BEGIN Data for review
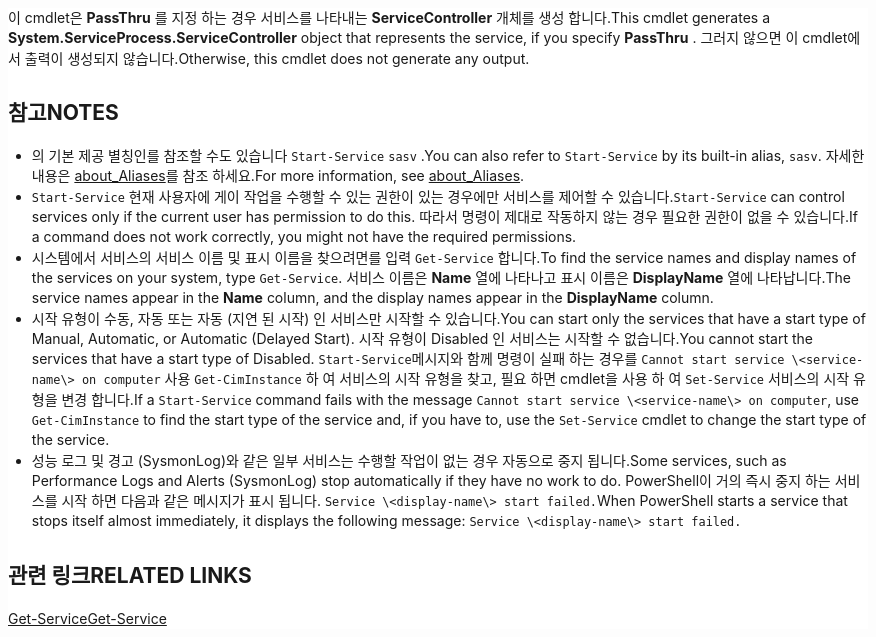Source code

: <span data-ttu-id="05b1c-175">이 cmdlet은 **PassThru** 를 지정 하는 경우 서비스를 나타내는 **ServiceController** 개체를 생성 합니다.</span><span class="sxs-lookup"><span data-stu-id="05b1c-175">This cmdlet generates a **System.ServiceProcess.ServiceController** object that represents the service, if you specify **PassThru** .</span></span> <span data-ttu-id="05b1c-176">그러지 않으면 이 cmdlet에서 출력이 생성되지 않습니다.</span><span class="sxs-lookup"><span data-stu-id="05b1c-176">Otherwise, this cmdlet does not generate any output.</span></span>

## <span data-ttu-id="05b1c-177">참고</span><span class="sxs-lookup"><span data-stu-id="05b1c-177">NOTES</span></span>

* <span data-ttu-id="05b1c-178">의 기본 제공 별칭인를 참조할 수도 있습니다 `Start-Service` `sasv` .</span><span class="sxs-lookup"><span data-stu-id="05b1c-178">You can also refer to `Start-Service` by its built-in alias, `sasv`.</span></span> <span data-ttu-id="05b1c-179">자세한 내용은 [about_Aliases](../Microsoft.PowerShell.Core/About/about_Aliases.md)를 참조 하세요.</span><span class="sxs-lookup"><span data-stu-id="05b1c-179">For more information, see [about_Aliases](../Microsoft.PowerShell.Core/About/about_Aliases.md).</span></span>
* <span data-ttu-id="05b1c-180">`Start-Service` 현재 사용자에 게이 작업을 수행할 수 있는 권한이 있는 경우에만 서비스를 제어할 수 있습니다.</span><span class="sxs-lookup"><span data-stu-id="05b1c-180">`Start-Service` can control services only if the current user has permission to do this.</span></span> <span data-ttu-id="05b1c-181">따라서 명령이 제대로 작동하지 않는 경우 필요한 권한이 없을 수 있습니다.</span><span class="sxs-lookup"><span data-stu-id="05b1c-181">If a command does not work correctly, you might not have the required permissions.</span></span>
* <span data-ttu-id="05b1c-182">시스템에서 서비스의 서비스 이름 및 표시 이름을 찾으려면를 입력 `Get-Service` 합니다.</span><span class="sxs-lookup"><span data-stu-id="05b1c-182">To find the service names and display names of the services on your system, type `Get-Service`.</span></span>
  <span data-ttu-id="05b1c-183">서비스 이름은 **Name** 열에 나타나고 표시 이름은 **DisplayName** 열에 나타납니다.</span><span class="sxs-lookup"><span data-stu-id="05b1c-183">The service names appear in the **Name** column, and the display names appear in the **DisplayName** column.</span></span>
* <span data-ttu-id="05b1c-184">시작 유형이 수동, 자동 또는 자동 (지연 된 시작) 인 서비스만 시작할 수 있습니다.</span><span class="sxs-lookup"><span data-stu-id="05b1c-184">You can start only the services that have a start type of Manual, Automatic, or Automatic (Delayed Start).</span></span> <span data-ttu-id="05b1c-185">시작 유형이 Disabled 인 서비스는 시작할 수 없습니다.</span><span class="sxs-lookup"><span data-stu-id="05b1c-185">You cannot start the services that have a start type of Disabled.</span></span> <span data-ttu-id="05b1c-186">`Start-Service`메시지와 함께 명령이 실패 하는 경우를 `Cannot start service \<service-name\> on computer` 사용 `Get-CimInstance` 하 여 서비스의 시작 유형을 찾고, 필요 하면 cmdlet을 사용 하 여 `Set-Service` 서비스의 시작 유형을 변경 합니다.</span><span class="sxs-lookup"><span data-stu-id="05b1c-186">If a `Start-Service` command fails with the message `Cannot start service \<service-name\> on computer`, use `Get-CimInstance` to find the start type of the service and, if you have to, use the `Set-Service` cmdlet to change the start type of the service.</span></span>
* <span data-ttu-id="05b1c-187">성능 로그 및 경고 (SysmonLog)와 같은 일부 서비스는 수행할 작업이 없는 경우 자동으로 중지 됩니다.</span><span class="sxs-lookup"><span data-stu-id="05b1c-187">Some services, such as Performance Logs and Alerts (SysmonLog) stop automatically if they have no work to do.</span></span> <span data-ttu-id="05b1c-188">PowerShell이 거의 즉시 중지 하는 서비스를 시작 하면 다음과 같은 메시지가 표시 됩니다. `Service \<display-name\> start failed.`</span><span class="sxs-lookup"><span data-stu-id="05b1c-188">When PowerShell starts a service that stops itself almost immediately, it displays the following message: `Service \<display-name\> start failed.`</span></span>

## <span data-ttu-id="05b1c-189">관련 링크</span><span class="sxs-lookup"><span data-stu-id="05b1c-189">RELATED LINKS</span></span>

[<span data-ttu-id="05b1c-190">Get-Service</span><span class="sxs-lookup"><span data-stu-id="05b1c-190">Get-Service</span></span>](Get-Service.md)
END Data for review
§ **About this task**
Apart from the images, every line above needs to be printed again exactly.

§ **Response area**
Source code

: <span data-ttu-id="05b1c-175">이 cmdlet은 **PassThru** 를 지정 하는 경우 서비스를 나타내는 **ServiceController** 개체를 생성 합니다.</span><span class="sxs-lookup"><span data-stu-id="05b1c-175">This cmdlet generates a **System.ServiceProcess.ServiceController** object that represents the service, if you specify **PassThru** .</span></span> <span data-ttu-id="05b1c-176">그러지 않으면 이 cmdlet에서 출력이 생성되지 않습니다.</span><span class="sxs-lookup"><span data-stu-id="05b1c-176">Otherwise, this cmdlet does not generate any output.</span></span>

## <span data-ttu-id="05b1c-177">참고</span><span class="sxs-lookup"><span data-stu-id="05b1c-177">NOTES</span></span>

* <span data-ttu-id="05b1c-178">의 기본 제공 별칭인를 참조할 수도 있습니다 `Start-Service` `sasv` .</span><span class="sxs-lookup"><span data-stu-id="05b1c-178">You can also refer to `Start-Service` by its built-in alias, `sasv`.</span></span> <span data-ttu-id="05b1c-179">자세한 내용은 [about_Aliases](../Microsoft.PowerShell.Core/About/about_Aliases.md)를 참조 하세요.</span><span class="sxs-lookup"><span data-stu-id="05b1c-179">For more information, see [about_Aliases](../Microsoft.PowerShell.Core/About/about_Aliases.md).</span></span>
* <span data-ttu-id="05b1c-180">`Start-Service` 현재 사용자에 게이 작업을 수행할 수 있는 권한이 있는 경우에만 서비스를 제어할 수 있습니다.</span><span class="sxs-lookup"><span data-stu-id="05b1c-180">`Start-Service` can control services only if the current user has permission to do this.</span></span> <span data-ttu-id="05b1c-181">따라서 명령이 제대로 작동하지 않는 경우 필요한 권한이 없을 수 있습니다.</span><span class="sxs-lookup"><span data-stu-id="05b1c-181">If a command does not work correctly, you might not have the required permissions.</span></span>
* <span data-ttu-id="05b1c-182">시스템에서 서비스의 서비스 이름 및 표시 이름을 찾으려면를 입력 `Get-Service` 합니다.</span><span class="sxs-lookup"><span data-stu-id="05b1c-182">To find the service names and display names of the services on your system, type `Get-Service`.</span></span>
  <span data-ttu-id="05b1c-183">서비스 이름은 **Name** 열에 나타나고 표시 이름은 **DisplayName** 열에 나타납니다.</span><span class="sxs-lookup"><span data-stu-id="05b1c-183">The service names appear in the **Name** column, and the display names appear in the **DisplayName** column.</span></span>
* <span data-ttu-id="05b1c-184">시작 유형이 수동, 자동 또는 자동 (지연 된 시작) 인 서비스만 시작할 수 있습니다.</span><span class="sxs-lookup"><span data-stu-id="05b1c-184">You can start only the services that have a start type of Manual, Automatic, or Automatic (Delayed Start).</span></span> <span data-ttu-id="05b1c-185">시작 유형이 Disabled 인 서비스는 시작할 수 없습니다.</span><span class="sxs-lookup"><span data-stu-id="05b1c-185">You cannot start the services that have a start type of Disabled.</span></span> <span data-ttu-id="05b1c-186">`Start-Service`메시지와 함께 명령이 실패 하는 경우를 `Cannot start service \<service-name\> on computer` 사용 `Get-CimInstance` 하 여 서비스의 시작 유형을 찾고, 필요 하면 cmdlet을 사용 하 여 `Set-Service` 서비스의 시작 유형을 변경 합니다.</span><span class="sxs-lookup"><span data-stu-id="05b1c-186">If a `Start-Service` command fails with the message `Cannot start service \<service-name\> on computer`, use `Get-CimInstance` to find the start type of the service and, if you have to, use the `Set-Service` cmdlet to change the start type of the service.</span></span>
* <span data-ttu-id="05b1c-187">성능 로그 및 경고 (SysmonLog)와 같은 일부 서비스는 수행할 작업이 없는 경우 자동으로 중지 됩니다.</span><span class="sxs-lookup"><span data-stu-id="05b1c-187">Some services, such as Performance Logs and Alerts (SysmonLog) stop automatically if they have no work to do.</span></span> <span data-ttu-id="05b1c-188">PowerShell이 거의 즉시 중지 하는 서비스를 시작 하면 다음과 같은 메시지가 표시 됩니다. `Service \<display-name\> start failed.`</span><span class="sxs-lookup"><span data-stu-id="05b1c-188">When PowerShell starts a service that stops itself almost immediately, it displays the following message: `Service \<display-name\> start failed.`</span></span>

## <span data-ttu-id="05b1c-189">관련 링크</span><span class="sxs-lookup"><span data-stu-id="05b1c-189">RELATED LINKS</span></span>

[<span data-ttu-id="05b1c-190">Get-Service</span><span class="sxs-lookup"><span data-stu-id="05b1c-190">Get-Service</span></span>](Get-Service.md)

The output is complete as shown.